PARIS (Reuters) - Le numéro un de la CGT et la ministre du Travail ont continué lundi leur dialogue de sourds sur le projet de loi Travail porté par Myriam El Khomri, à la veille d’une journée de mobilisation nationale que Philippe Martinez annonce “énorme”.

Le numéro un de la CGT et la ministre du Travail continuent leur bras de fer sur le projet de loi Travail porté par Myriam El Khomri, à la veille d'une journée de mobilisation nationale que Philippe Martinez annonce "énorme" et tandis que le Sénat et sa majorité de droite entrent en scène avec la ferme intention de réécrire le texte dans un sens beaucoup plus libéral. /Photo d'archives/REUTERS/Philippe Wojazer

Le Sénat et sa majorité de droite entrent en scène avec la ferme intention de réécrire ce projet de loi dans un sens beaucoup plus libéral, avec notamment la remise en cause de la durée légale du travail à 35 heures par semaine.

Le trafic ferroviaire reste perturbé au 13e jour d’une grève à l’appel de la CGT cheminots et de Sud-Rail. Mais la SNCF fait état d’une amélioration avec neuf TGV sur dix, sept TER sur dix, six Transilien sur dix et un Intercités sur deux en circulation, avec 4,6 % de grévistes seulement.

Le mouvement semble également s’essouffler dans le traitement et le ramassage des ordures ménagères. Selon la mairie de Paris, il n’y avait plus que 5% des conducteurs de bennes en grève lundi matin et aucun garage n’était bloqué.

La CGT et Force ouvrière (FO), à la pointe du mouvement contre la loi Travail avec cinq autres organisations syndicales et de jeunesse, promettent une mobilisation plus forte mardi que le 31 mars, qui avait marqué un pic avec 400.000 manifestants en France selon la police, 1,2 million selon les syndicats.

Philippe Martinez a fait état ce week-end de plus de 450 autocars affrétés pour amener des manifestants à Paris, tout en se plaignant des patrons de compagnies de transport, “qui ne veulent pas mettre à disposition des cars pour les manifs”.

Le préfet de police de Paris, Michel Cadot, a dit lundi, lors d’une conférence de presse, s’attendre à une “mobilisation relativement massive” dans la capitale, estimant que le nombre de 50.000 personnes pourrait être atteint.

Le défilé ira de la place d’Italie aux Invalides, où se trouve la “fan zone” de Paris pour l’Euro 2016, un risque compte tenu des violents affrontements qui ont accompagné les précédentes mobilisations lors de la dispersion.

RENDEZ-VOUS VENDREDI

Philippe Martinez a rendez-vous avec Myriam El Khomri à la première heure vendredi.
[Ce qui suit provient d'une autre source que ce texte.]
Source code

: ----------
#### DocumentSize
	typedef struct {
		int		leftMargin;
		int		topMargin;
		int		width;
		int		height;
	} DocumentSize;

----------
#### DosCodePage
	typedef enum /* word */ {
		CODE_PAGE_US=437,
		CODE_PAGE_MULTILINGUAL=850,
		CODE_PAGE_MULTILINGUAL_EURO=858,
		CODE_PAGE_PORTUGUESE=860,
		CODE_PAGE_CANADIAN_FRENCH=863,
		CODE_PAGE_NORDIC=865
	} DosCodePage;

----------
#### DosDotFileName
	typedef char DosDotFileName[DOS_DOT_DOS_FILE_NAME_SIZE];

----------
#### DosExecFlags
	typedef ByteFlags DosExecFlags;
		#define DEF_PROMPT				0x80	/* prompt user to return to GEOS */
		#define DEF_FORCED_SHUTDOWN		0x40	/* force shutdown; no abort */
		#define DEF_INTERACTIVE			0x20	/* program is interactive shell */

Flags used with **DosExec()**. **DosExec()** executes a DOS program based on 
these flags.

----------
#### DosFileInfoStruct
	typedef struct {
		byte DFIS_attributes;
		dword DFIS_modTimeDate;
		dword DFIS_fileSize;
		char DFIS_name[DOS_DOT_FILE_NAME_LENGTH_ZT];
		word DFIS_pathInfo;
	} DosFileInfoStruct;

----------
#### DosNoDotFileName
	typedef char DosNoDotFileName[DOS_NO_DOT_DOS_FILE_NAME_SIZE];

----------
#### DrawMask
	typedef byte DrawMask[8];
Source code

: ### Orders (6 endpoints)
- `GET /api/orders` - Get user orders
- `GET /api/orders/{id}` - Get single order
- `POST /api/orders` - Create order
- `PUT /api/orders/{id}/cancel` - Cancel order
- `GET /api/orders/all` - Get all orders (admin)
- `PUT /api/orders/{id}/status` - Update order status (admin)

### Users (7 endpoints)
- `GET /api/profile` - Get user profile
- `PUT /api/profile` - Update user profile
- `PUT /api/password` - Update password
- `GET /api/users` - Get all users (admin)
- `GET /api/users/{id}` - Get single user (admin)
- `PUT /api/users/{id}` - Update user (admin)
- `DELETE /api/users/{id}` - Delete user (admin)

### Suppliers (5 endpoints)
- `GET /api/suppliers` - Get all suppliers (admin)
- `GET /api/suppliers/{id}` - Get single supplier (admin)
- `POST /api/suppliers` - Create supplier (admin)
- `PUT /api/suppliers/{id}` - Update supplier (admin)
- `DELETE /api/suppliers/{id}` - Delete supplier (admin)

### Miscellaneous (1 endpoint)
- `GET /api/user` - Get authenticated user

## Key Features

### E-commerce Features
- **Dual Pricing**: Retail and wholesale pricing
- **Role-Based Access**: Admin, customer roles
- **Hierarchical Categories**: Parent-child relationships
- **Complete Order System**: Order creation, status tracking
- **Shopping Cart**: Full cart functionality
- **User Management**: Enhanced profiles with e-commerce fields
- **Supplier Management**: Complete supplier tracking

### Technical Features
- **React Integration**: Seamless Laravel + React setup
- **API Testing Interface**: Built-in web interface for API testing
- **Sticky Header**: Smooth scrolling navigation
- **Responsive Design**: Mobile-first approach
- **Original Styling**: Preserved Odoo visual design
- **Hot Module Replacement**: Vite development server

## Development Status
“Elle a mon numéro de téléphone, elle peut m’appeler quand elle veut pour qu’on se voie avant vendredi”, a-t-il répété lundi sur Europe 1. “Ça fait trois mois qu’on demande à discuter avec le gouvernement et pour l’instant ce n’était pas possible.”

Une version contestée par la ministre du Travail.

“La CGT a opté pour la politique de la chaise vide depuis plusieurs mois, ils ne se sont pas rendus aux réunions qui étaient prévues soit avec moi soit avec mon équipe en janvier et encore en mars dernier”, a-t-elle dit sur France Inter. “La position de la CGT a évolué et c’est une bonne chose.”

Même dialogue de sourds sur le fond. Philippe Martinez demande toujours le retrait de cinq articles clefs du texte, dont l’article deux, le plus contesté, qui établit la primauté des accords d’entreprises sur les accords de branche.

“J’espère que s’il y a un rendez-vous, c’est pour écouter et bouger un certain nombre de choses”, a-t-il dit à Europe 1.

“Le texte peut toujours être amélioré mais il est hors de question de le dénaturer”, a répliqué la ministre.

Le Sénat entame ce lundi l’examen en séance du texte sur lequel le gouvernement a engagé sa responsabilité en première lecture le 12 mai à l’Assemblée. La commission des Affaires sociales du Sénat l’a déjà passé à la moulinette.

Pour Jean-Marie Le Guen, le débat au Sénat permettra de “revenir au réel et au clivage droite-gauche”.

Le gouvernement a prévenu qu’il rétablirait la version sortie en mai de l’Assemblée nationale, à quelques ajustements près, lors du retour du texte devant les députés, en juillet.

L’Assemblée a constitutionnellement le dernier mot mais le gouvernement pourrait recourir de nouveau à la procédure prévu par l’article 49-3 de la Constitution, s’il ne convainc les députés PS qui ont refusé de le voter en première lecture.

“Le gouvernement ne renonce évidemment à rien et prendra, s’il le faut, ses responsabilités”, avertit Jean-Marie Le Guen.